WORK TASK 1:
According to the passage on Lee Atwater, what was he diagnosed with after being taken to a hospital?
WORK TASK 2:
Print the portion of the passage on Lee Atwater starting at "Trade Them All" and ending at "a second tumor.".
WORK TASK 3:
Proceed with the passage on Lee Atwater, continuing it from the point at which it stops.

PASSAGE SHOWN:

==*==

Trade Them All
Scripture References: Deuteronomy 4:5-6; Deuteronomy 4:14; Philippians 3:7-11
Lee Atwater wanted to reach two goals before he was forty: manage a winning presidential campaign and head the Republican party. He accomplished both—the first by managing the 1988 Bush campaign, the second when the president-elect asked him to become chairman of the National Republican Committee. During a speech at a fund-raiser in 1990, Atwater’s goals changed. Suddenly unable to finish his speech due to uncontrollable shaking, he was taken to a hospital and was diagnosed with cancer—an egg-sized tumor was on his brain. Radiation killed it, but could do nothing for a second tumor.
Before has death on March 29, 1991, Atwater wrote about the 1980’s as the decade of acquiring wealth, power, and prestige. He had subscribed to it wholeheartedly. “But you can acquire all you want and still feel empty,” he wrote. “What power wouldn’t I trade for a little more time with my family? What price wouldn’t I pay for an evening with my friends. . . .”

==*==

(Collected data)
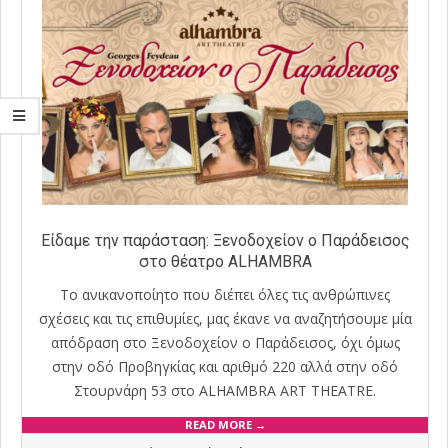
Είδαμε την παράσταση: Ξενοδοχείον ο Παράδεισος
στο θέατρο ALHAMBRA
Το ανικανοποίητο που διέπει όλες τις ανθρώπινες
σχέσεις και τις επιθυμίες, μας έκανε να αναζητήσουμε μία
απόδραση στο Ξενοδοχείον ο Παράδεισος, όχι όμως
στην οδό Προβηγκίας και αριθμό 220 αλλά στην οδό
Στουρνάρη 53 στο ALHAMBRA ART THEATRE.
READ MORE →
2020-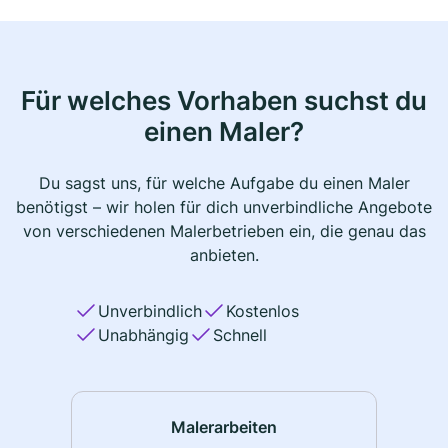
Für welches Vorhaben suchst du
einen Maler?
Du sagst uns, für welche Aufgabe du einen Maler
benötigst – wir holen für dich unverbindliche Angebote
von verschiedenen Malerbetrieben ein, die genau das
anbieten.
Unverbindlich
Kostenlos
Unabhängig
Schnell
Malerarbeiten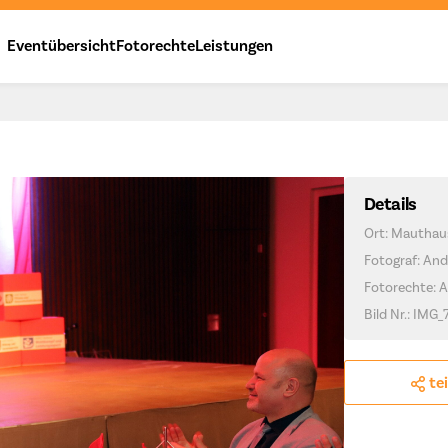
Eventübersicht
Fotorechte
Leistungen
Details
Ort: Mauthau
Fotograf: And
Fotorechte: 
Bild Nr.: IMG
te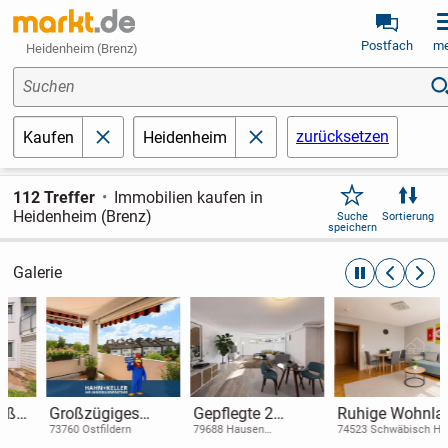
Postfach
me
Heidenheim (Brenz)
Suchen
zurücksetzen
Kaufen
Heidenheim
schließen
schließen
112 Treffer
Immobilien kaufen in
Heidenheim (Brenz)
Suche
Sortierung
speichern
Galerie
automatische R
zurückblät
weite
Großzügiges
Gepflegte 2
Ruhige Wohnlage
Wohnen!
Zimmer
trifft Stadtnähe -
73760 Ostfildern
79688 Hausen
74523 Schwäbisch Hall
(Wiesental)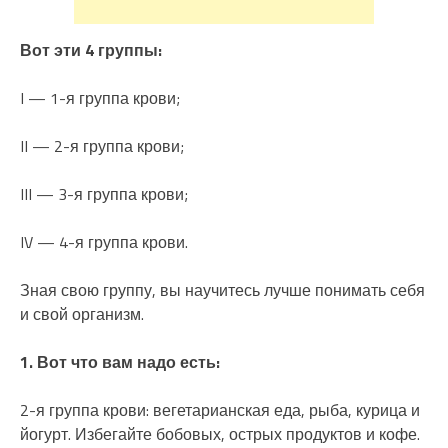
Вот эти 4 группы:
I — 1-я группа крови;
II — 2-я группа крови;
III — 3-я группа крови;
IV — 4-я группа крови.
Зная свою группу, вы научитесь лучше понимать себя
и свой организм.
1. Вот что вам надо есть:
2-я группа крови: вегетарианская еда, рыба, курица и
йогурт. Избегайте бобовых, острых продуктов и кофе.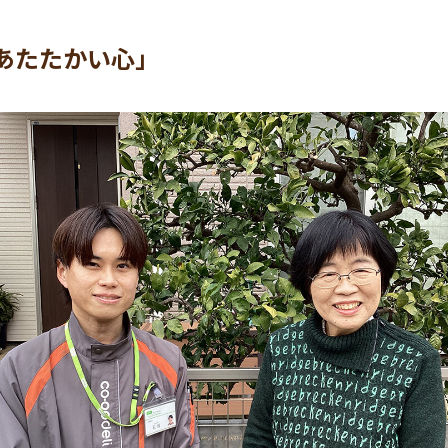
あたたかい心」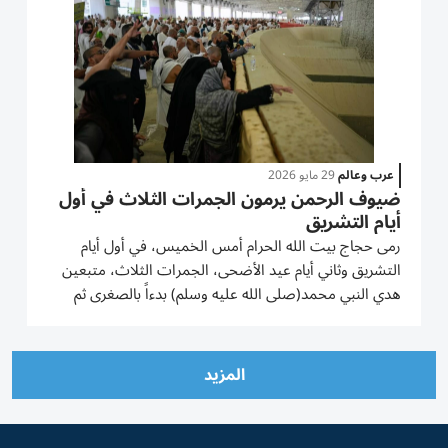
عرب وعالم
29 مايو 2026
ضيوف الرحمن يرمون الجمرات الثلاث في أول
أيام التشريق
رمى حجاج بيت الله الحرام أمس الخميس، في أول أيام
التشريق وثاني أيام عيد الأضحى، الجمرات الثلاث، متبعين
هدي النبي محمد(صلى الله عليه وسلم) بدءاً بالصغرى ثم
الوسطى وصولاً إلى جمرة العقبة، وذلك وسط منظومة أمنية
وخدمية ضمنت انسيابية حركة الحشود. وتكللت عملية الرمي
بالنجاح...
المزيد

==*==

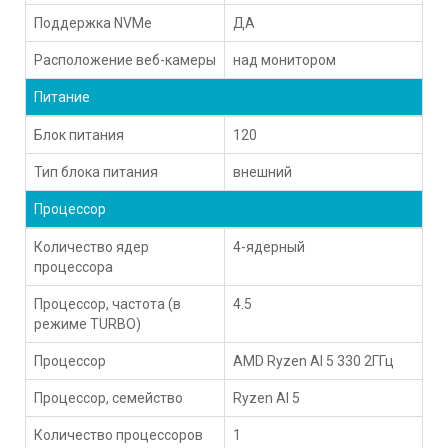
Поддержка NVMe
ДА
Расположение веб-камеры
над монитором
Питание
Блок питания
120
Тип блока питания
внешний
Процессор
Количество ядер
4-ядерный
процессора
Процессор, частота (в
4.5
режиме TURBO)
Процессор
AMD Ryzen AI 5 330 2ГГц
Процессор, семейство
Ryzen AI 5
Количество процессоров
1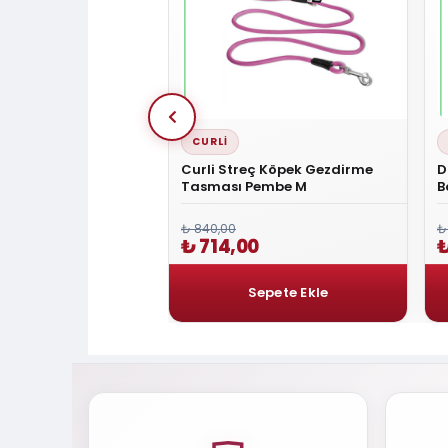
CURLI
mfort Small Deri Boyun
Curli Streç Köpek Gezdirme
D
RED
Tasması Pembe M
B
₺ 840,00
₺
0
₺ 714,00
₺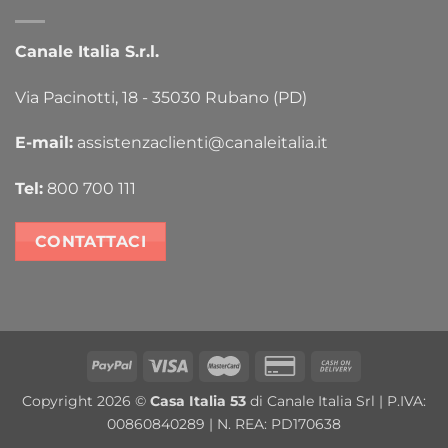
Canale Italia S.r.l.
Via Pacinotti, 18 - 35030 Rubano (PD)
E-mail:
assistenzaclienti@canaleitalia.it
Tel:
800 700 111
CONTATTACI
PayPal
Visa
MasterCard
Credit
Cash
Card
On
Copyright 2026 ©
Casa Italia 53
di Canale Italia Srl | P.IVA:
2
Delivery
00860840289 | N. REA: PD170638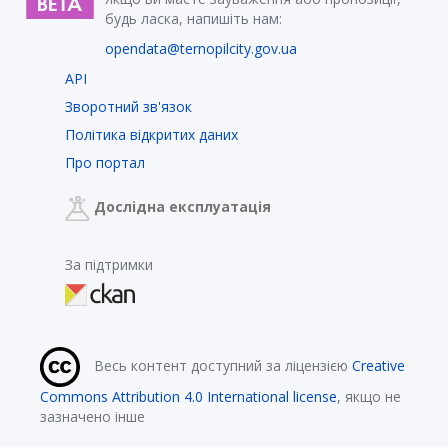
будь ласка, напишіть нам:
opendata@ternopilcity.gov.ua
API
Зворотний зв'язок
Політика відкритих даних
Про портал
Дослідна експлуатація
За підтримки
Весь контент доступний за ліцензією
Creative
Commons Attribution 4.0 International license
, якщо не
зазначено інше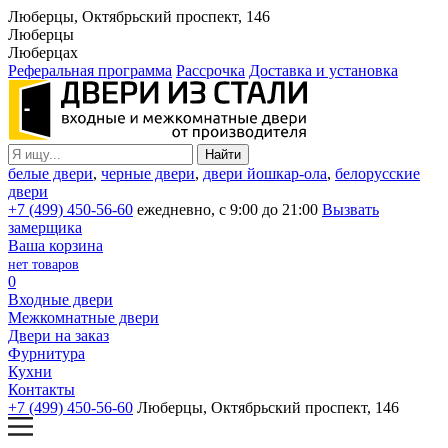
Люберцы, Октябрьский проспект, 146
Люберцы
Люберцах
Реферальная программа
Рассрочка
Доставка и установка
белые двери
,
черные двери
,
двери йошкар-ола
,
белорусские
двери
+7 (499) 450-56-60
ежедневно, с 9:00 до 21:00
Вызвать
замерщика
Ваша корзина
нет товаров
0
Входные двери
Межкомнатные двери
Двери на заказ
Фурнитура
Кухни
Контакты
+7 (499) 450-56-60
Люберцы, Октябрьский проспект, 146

==*==

ANSWER SPACE 1:
Cancer, in the form of an egg-sized tumor on his brain.

ANSWER SPACE 2:
Trade Them All
Scripture References: Deuteronomy 4:5-6; Deuteronomy 4:14; Philippians 3:7-11
Lee Atwater wanted to reach two goals before he was forty: manage a winning presidential campaign and head the Republican party. He accomplished both—the first by managing the 1988 Bush campaign, the second when the president-elect asked him to become chairman of the National Republican Committee. During a speech at a fund-raiser in 1990, Atwater’s goals changed. Suddenly unable to finish his speech due to uncontrollable shaking, he was taken to a hospital and was diagnosed with cancer—an egg-sized tumor was on his brain. Radiation killed it, but could do nothing for a second tumor.

ANSWER SPACE 3:
Our vaunted ability to face life with equilibrium vanishes when we are eye to eye with our mortality! That inescapable time bomb came with our conception and will inevitably explode our plans and goals. Tell us again; maybe we will listen this time—“Do not lay up for yourselves treasures on earth” (Matthew 6:19). “One’s life does not consist in the abundance of the things he possesses” (Luke 12:15). “For what profit is it to a man if he gains the whole world, and loses his own soul? Or what will a man give in exchange for his soul?” (Matthew 16:26).